------ Provided data

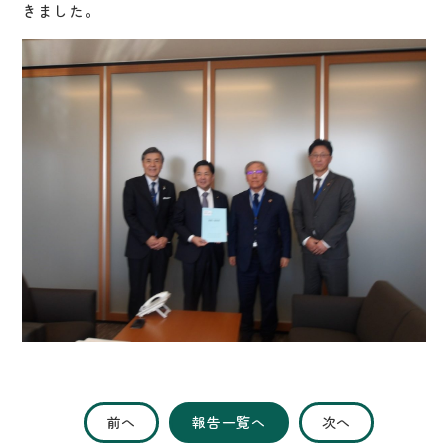
きました。
前へ
報告一覧へ
次へ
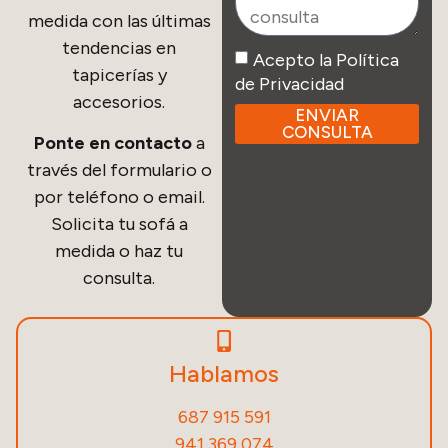
medida con las últimas
tendencias en
Acepto la Política
tapicerías y
de Privacidad
accesorios.
ENVIAR
CONSULTA
Ponte en contacto
a
través del formulario o
por teléfono o email.
Solicita tu sofá a
medida o haz tu
consulta.
Hablamos
687 915 591
941 369 074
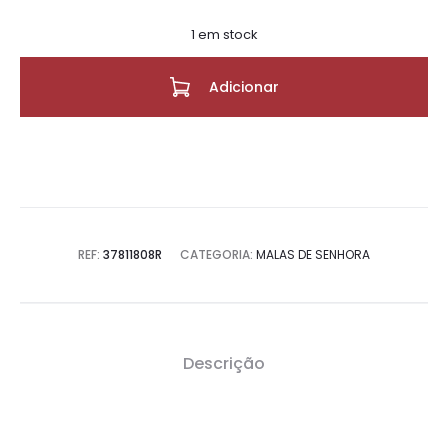
1 em stock
Adicionar
REF:
37811808R
CATEGORIA:
MALAS DE SENHORA
Descrição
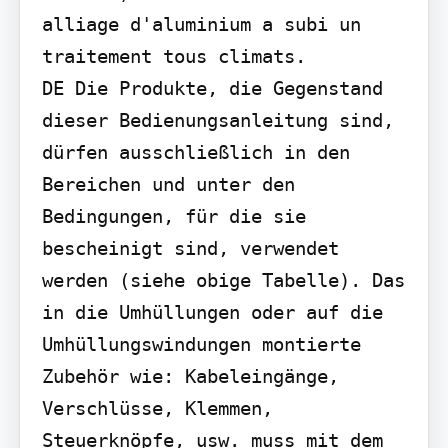
alliage d'aluminium a subi un 
traitement tous climats.

DE Die Produkte, die Gegenstand 
dieser Bedienungsanleitung sind, 
dürfen ausschließlich in den 
Bereichen und unter den 
Bedingungen, für die sie 
bescheinigt sind, verwendet 
werden (siehe obige Tabelle). Das 
in die Umhüllungen oder auf die 
Umhüllungswindungen montierte 
Zubehör wie: Kabeleingänge, 
Verschlüsse, Klemmen, 
Steuerknöpfe, usw. muss mit dem 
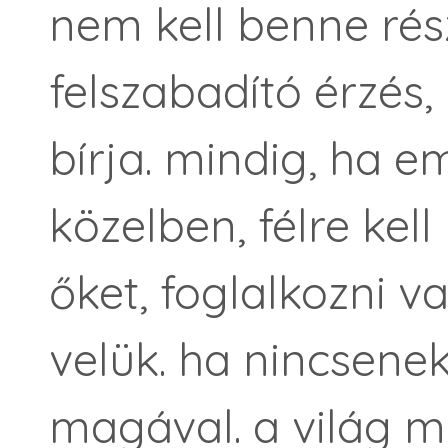
nem kell benne rés
felszabadító érzés,
bírja. mindig, ha 
közelben, félre kell 
őket, foglalkozni v
velük. ha nincsenek
magával. a világ 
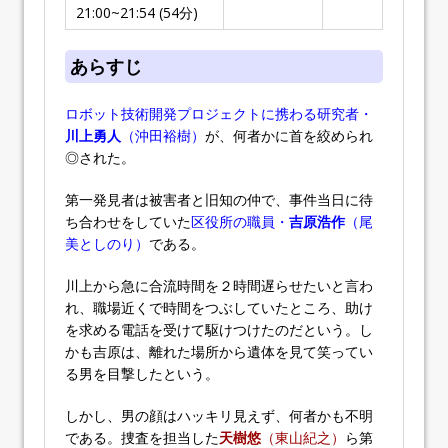
21:00~21:54 (54分)
あらすじ
ロボット技術開発プロジェクトに携わる研究者・
川上勇人
（沖田裕樹）
が、何者かに首を絞められ
◎された。
第一発見者は被害者と旧知の仲で、事件当日に待
ち合わせをしていた
区役所の職員・
吉原浩作
（尾
美としのり）
である。
川上から急に合流時間を２時間遅らせたいと言わ
れ、職場近くで時間をつぶしていたところ、助け
を求める電話を受けて駆けつけたのだという。し
かも吉原は、離れた場所から遺体を見て笑ってい
る男を目撃したという。
しかし、男の顔はハッキリ見えず、何者かも不明
である。捜査を担当した
天樹悠
（東山紀之）
ら第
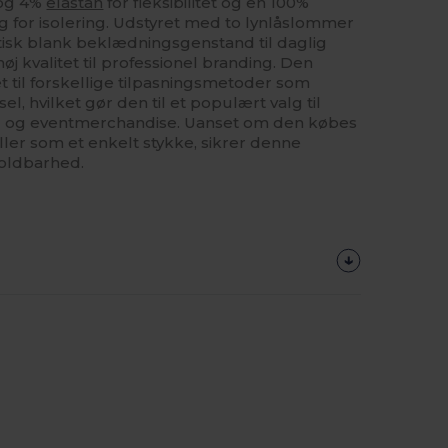
og 4%
elastan
for fleksibilitet og en 100%
g for isolering. Udstyret med to lynlåslommer
isk blank beklædningsgenstand til daglig
øj kvalitet til professionel branding. Den
t til forskellige tilpasningsmetoder som
l, hvilket gør den til et populært valg til
ld og eventmerchandise. Uanset om den købes
eller som et enkelt stykke, sikrer denne
oldbarhed.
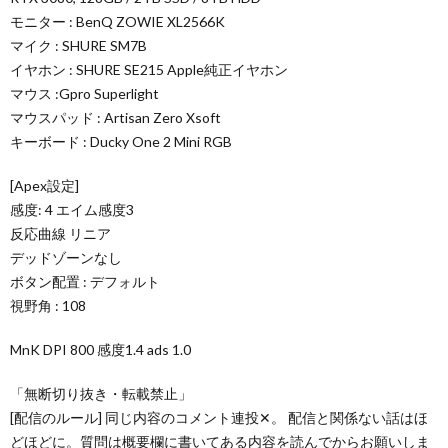
モニター : BenQ ZOWIE XL2566K
マイク : SHURE SM7B
イヤホン : SHURE SE215 Apple純正イヤホン
マウス :Gpro Superlight
マウスパッド : Artisan Zero Xsoft
キーボード : Ducky One 2 Mini RGB
[Apex設定]
感度: 4 エイム感度3
反応曲線 リニア
デッドゾーンなし
ボタン配置 : デフォルト
視野角 : 108
MnK DPI 800 感度1.4 ads 1.0
「無断切り抜き・転載禁止」
[配信のルール] 同じ内容のコメント連投✕。 配信と関係ない話はほ
どほどに。質問は概要欄に書いてある内容を読んでからお願いしま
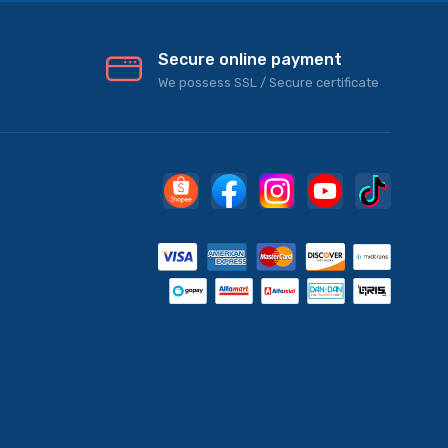
Secure online payment
We possess SSL / Secure сertificate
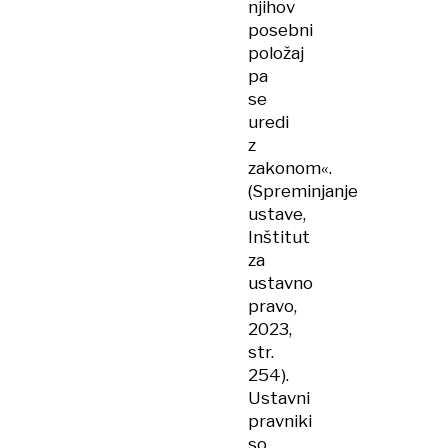
njihov
posebni
položaj
pa
se
uredi
z
zakonom«.
(Spreminjanje
ustave,
Inštitut
za
ustavno
pravo,
2023,
str.
254).
Ustavni
pravniki
so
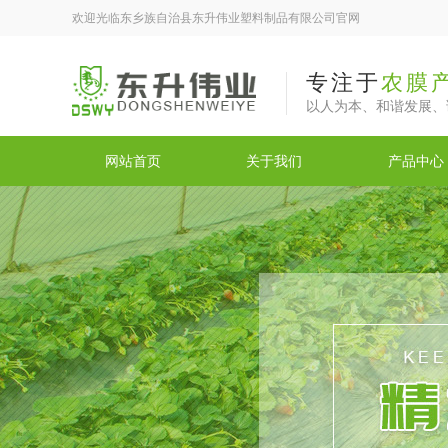
欢迎光临东乡族自治县东升伟业塑料制品有限公司官网
专注于
农膜
以人为本、和谐发展、
网站首页
关于我们
产品中心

------------

[What you should do] Copy out the text of every record above, line for line and unchanged, leaving out the picture markers.

[Task result]
きました。
前へ
報告一覧へ
次へ
medida con las últimas
tendencias en
Acepto la Política
tapicerías y
de Privacidad
accesorios.
ENVIAR
CONSULTA
Ponte en contacto
a
través del formulario o
por teléfono o email.
Solicita tu sofá a
medida o haz tu
consulta.
Hablamos
687 915 591
941 369 074
1 em stock
Adicionar
REF:
37811808R
CATEGORIA:
MALAS DE SENHORA
Descrição
alliage d'aluminium a subi un 
traitement tous climats.

DE Die Produkte, die Gegenstand 
dieser Bedienungsanleitung sind, 
dürfen ausschließlich in den 
Bereichen und unter den 
Bedingungen, für die sie 
bescheinigt sind, verwendet 
werden (siehe obige Tabelle). Das 
in die Umhüllungen oder auf die 
Umhüllungswindungen montierte 
Zubehör wie: Kabeleingänge, 
Verschlüsse, Klemmen, 
Steuerknöpfe, usw. muss mit dem 
nem kell benne rés
felszabadító érzés,
bírja. mindig, ha 
közelben, félre kell 
őket, foglalkozni v
velük. ha nincsenek
magával. a világ 
21:00~21:54 (54分)
あらすじ
ロボット技術開発プロジェクトに携わる研究者・
川上勇人
（沖田裕樹）
が、何者かに首を絞められ
◎された。
第一発見者は被害者と旧知の仲で、事件当日に待
ち合わせをしていた
区役所の職員・
吉原浩作
（尾
美としのり）
である。
川上から急に合流時間を２時間遅らせたいと言わ
れ、職場近くで時間をつぶしていたところ、助け
を求める電話を受けて駆けつけたのだという。し
かも吉原は、離れた場所から遺体を見て笑ってい
る男を目撃したという。
しかし、男の顔はハッキリ見えず、何者かも不明
である。捜査を担当した
天樹悠
（東山紀之）
ら第
og 4%
elastan
for fleksibilitet og en 100%
g for isolering. Udstyret med to lynlåslommer
isk blank beklædningsgenstand til daglig
øj kvalitet til professionel branding. Den
t til forskellige tilpasningsmetoder som
l, hvilket gør den til et populært valg til
ld og eventmerchandise. Uanset om den købes
eller som et enkelt stykke, sikrer denne
oldbarhed.
モニター : BenQ ZOWIE XL2566K
マイク : SHURE SM7B
イヤホン : SHURE SE215 Apple純正イヤホン
マウス :Gpro Superlight
マウスパッド : Artisan Zero Xsoft
キーボード : Ducky One 2 Mini RGB
[Apex設定]
感度: 4 エイム感度3
反応曲線 リニア
デッドゾーンなし
ボタン配置 : デフォルト
視野角 : 108
MnK DPI 800 感度1.4 ads 1.0
「無断切り抜き・転載禁止」
[配信のルール] 同じ内容のコメント連投✕。 配信と関係ない話はほ
どほどに。質問は概要欄に書いてある内容を読んでからお願いしま
Secure online payment
We possess SSL / Secure сertificate
njihov
posebni
položaj
pa
se
uredi
z
zakonom«.
(Spreminjanje
ustave,
Inštitut
za
ustavno
pravo,
2023,
str.
254).
Ustavni
pravniki
so
欢迎光临东乡族自治县东升伟业塑料制品有限公司官网
专注于
农膜
以人为本、和谐发展、
网站首页
关于我们
产品中心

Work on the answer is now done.